>>>
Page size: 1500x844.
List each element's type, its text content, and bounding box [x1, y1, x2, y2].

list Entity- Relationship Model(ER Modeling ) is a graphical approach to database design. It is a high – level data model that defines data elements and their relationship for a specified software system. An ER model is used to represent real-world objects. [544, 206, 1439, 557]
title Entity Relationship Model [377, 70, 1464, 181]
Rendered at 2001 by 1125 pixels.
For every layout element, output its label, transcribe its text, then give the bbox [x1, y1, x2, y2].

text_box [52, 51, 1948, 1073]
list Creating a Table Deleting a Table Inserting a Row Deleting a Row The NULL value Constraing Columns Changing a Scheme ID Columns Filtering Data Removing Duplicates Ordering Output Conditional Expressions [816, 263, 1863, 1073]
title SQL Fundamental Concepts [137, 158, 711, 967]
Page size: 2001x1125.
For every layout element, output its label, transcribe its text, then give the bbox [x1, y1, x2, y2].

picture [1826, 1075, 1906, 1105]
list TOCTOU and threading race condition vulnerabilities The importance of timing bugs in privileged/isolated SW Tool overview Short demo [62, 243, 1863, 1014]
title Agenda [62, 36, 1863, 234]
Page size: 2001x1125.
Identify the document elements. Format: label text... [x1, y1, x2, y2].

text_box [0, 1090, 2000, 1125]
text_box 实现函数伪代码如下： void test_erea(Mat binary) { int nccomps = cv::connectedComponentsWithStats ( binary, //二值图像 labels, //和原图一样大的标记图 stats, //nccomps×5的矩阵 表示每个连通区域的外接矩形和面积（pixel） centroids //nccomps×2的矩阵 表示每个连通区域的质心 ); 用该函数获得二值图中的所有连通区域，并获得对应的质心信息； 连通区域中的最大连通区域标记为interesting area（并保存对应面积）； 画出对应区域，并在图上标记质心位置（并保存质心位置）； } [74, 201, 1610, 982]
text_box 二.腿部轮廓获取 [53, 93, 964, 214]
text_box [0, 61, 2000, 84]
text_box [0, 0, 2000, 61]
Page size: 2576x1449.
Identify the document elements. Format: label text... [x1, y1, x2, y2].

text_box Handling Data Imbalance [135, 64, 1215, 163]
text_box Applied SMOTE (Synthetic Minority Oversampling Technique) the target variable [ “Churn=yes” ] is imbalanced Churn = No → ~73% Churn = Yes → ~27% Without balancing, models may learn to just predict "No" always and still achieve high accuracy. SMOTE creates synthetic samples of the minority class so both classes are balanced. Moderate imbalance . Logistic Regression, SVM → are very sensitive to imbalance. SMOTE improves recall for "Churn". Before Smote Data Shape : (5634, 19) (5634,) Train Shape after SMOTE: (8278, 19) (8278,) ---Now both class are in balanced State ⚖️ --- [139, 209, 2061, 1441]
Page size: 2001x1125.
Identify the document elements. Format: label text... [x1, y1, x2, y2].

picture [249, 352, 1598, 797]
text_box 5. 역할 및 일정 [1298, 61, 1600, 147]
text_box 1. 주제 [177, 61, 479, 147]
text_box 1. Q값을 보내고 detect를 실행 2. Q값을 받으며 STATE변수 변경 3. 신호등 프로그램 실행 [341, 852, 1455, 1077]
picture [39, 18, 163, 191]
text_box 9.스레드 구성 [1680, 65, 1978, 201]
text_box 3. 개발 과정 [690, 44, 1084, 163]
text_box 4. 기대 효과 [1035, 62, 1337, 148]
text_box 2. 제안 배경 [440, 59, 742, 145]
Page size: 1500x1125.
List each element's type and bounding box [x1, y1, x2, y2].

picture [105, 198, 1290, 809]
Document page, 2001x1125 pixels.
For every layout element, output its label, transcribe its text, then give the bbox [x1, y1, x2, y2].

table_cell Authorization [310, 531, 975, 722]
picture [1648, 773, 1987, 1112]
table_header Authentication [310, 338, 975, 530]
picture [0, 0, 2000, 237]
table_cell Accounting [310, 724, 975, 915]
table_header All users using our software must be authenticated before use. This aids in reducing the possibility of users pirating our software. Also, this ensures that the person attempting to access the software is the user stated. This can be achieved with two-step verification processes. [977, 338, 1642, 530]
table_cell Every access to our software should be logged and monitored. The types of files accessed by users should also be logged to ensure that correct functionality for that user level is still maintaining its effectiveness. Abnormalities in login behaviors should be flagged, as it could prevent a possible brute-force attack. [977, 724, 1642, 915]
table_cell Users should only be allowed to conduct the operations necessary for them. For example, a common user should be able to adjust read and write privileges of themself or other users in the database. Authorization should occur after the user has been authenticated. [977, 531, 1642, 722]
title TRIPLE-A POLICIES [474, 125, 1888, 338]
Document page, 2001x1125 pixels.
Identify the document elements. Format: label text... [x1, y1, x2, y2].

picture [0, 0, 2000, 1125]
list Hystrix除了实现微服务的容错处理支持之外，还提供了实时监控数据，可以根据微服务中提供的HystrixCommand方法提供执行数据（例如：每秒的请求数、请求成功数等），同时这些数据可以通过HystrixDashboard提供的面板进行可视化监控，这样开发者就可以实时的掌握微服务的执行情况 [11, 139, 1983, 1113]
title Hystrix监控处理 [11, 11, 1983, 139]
<<<
Restate the material exactly, from its opening line to its closing one.

> **ANSWER FOR THIS EXERCISE**
Page size: 1500x844.
List each element's type, its text content, and bounding box [x1, y1, x2, y2].

list Entity- Relationship Model(ER Modeling ) is a graphical approach to database design. It is a high – level data model that defines data elements and their relationship for a specified software system. An ER model is used to represent real-world objects. [544, 206, 1439, 557]
title Entity Relationship Model [377, 70, 1464, 181]
Rendered at 2001 by 1125 pixels.
For every layout element, output its label, transcribe its text, then give the bbox [x1, y1, x2, y2].

text_box [52, 51, 1948, 1073]
list Creating a Table Deleting a Table Inserting a Row Deleting a Row The NULL value Constraing Columns Changing a Scheme ID Columns Filtering Data Removing Duplicates Ordering Output Conditional Expressions [816, 263, 1863, 1073]
title SQL Fundamental Concepts [137, 158, 711, 967]
Page size: 2001x1125.
For every layout element, output its label, transcribe its text, then give the bbox [x1, y1, x2, y2].

picture [1826, 1075, 1906, 1105]
list TOCTOU and threading race condition vulnerabilities The importance of timing bugs in privileged/isolated SW Tool overview Short demo [62, 243, 1863, 1014]
title Agenda [62, 36, 1863, 234]
Page size: 2001x1125.
Identify the document elements. Format: label text... [x1, y1, x2, y2].

text_box [0, 1090, 2000, 1125]
text_box 实现函数伪代码如下： void test_erea(Mat binary) { int nccomps = cv::connectedComponentsWithStats ( binary, //二值图像 labels, //和原图一样大的标记图 stats, //nccomps×5的矩阵 表示每个连通区域的外接矩形和面积（pixel） centroids //nccomps×2的矩阵 表示每个连通区域的质心 ); 用该函数获得二值图中的所有连通区域，并获得对应的质心信息； 连通区域中的最大连通区域标记为interesting area（并保存对应面积）； 画出对应区域，并在图上标记质心位置（并保存质心位置）； } [74, 201, 1610, 982]
text_box 二.腿部轮廓获取 [53, 93, 964, 214]
text_box [0, 61, 2000, 84]
text_box [0, 0, 2000, 61]
Page size: 2576x1449.
Identify the document elements. Format: label text... [x1, y1, x2, y2].

text_box Handling Data Imbalance [135, 64, 1215, 163]
text_box Applied SMOTE (Synthetic Minority Oversampling Technique) the target variable [ “Churn=yes” ] is imbalanced Churn = No → ~73% Churn = Yes → ~27% Without balancing, models may learn to just predict "No" always and still achieve high accuracy. SMOTE creates synthetic samples of the minority class so both classes are balanced. Moderate imbalance . Logistic Regression, SVM → are very sensitive to imbalance. SMOTE improves recall for "Churn". Before Smote Data Shape : (5634, 19) (5634,) Train Shape after SMOTE: (8278, 19) (8278,) ---Now both class are in balanced State ⚖️ --- [139, 209, 2061, 1441]
Page size: 2001x1125.
Identify the document elements. Format: label text... [x1, y1, x2, y2].

picture [249, 352, 1598, 797]
text_box 5. 역할 및 일정 [1298, 61, 1600, 147]
text_box 1. 주제 [177, 61, 479, 147]
text_box 1. Q값을 보내고 detect를 실행 2. Q값을 받으며 STATE변수 변경 3. 신호등 프로그램 실행 [341, 852, 1455, 1077]
picture [39, 18, 163, 191]
text_box 9.스레드 구성 [1680, 65, 1978, 201]
text_box 3. 개발 과정 [690, 44, 1084, 163]
text_box 4. 기대 효과 [1035, 62, 1337, 148]
text_box 2. 제안 배경 [440, 59, 742, 145]
Page size: 1500x1125.
List each element's type and bounding box [x1, y1, x2, y2].

picture [105, 198, 1290, 809]
Document page, 2001x1125 pixels.
For every layout element, output its label, transcribe its text, then give the bbox [x1, y1, x2, y2].

table_cell Authorization [310, 531, 975, 722]
picture [1648, 773, 1987, 1112]
table_header Authentication [310, 338, 975, 530]
picture [0, 0, 2000, 237]
table_cell Accounting [310, 724, 975, 915]
table_header All users using our software must be authenticated before use. This aids in reducing the possibility of users pirating our software. Also, this ensures that the person attempting to access the software is the user stated. This can be achieved with two-step verification processes. [977, 338, 1642, 530]
table_cell Every access to our software should be logged and monitored. The types of files accessed by users should also be logged to ensure that correct functionality for that user level is still maintaining its effectiveness. Abnormalities in login behaviors should be flagged, as it could prevent a possible brute-force attack. [977, 724, 1642, 915]
table_cell Users should only be allowed to conduct the operations necessary for them. For example, a common user should be able to adjust read and write privileges of themself or other users in the database. Authorization should occur after the user has been authenticated. [977, 531, 1642, 722]
title TRIPLE-A POLICIES [474, 125, 1888, 338]
Document page, 2001x1125 pixels.
Identify the document elements. Format: label text... [x1, y1, x2, y2].

picture [0, 0, 2000, 1125]
list Hystrix除了实现微服务的容错处理支持之外，还提供了实时监控数据，可以根据微服务中提供的HystrixCommand方法提供执行数据（例如：每秒的请求数、请求成功数等），同时这些数据可以通过HystrixDashboard提供的面板进行可视化监控，这样开发者就可以实时的掌握微服务的执行情况 [11, 139, 1983, 1113]
title Hystrix监控处理 [11, 11, 1983, 139]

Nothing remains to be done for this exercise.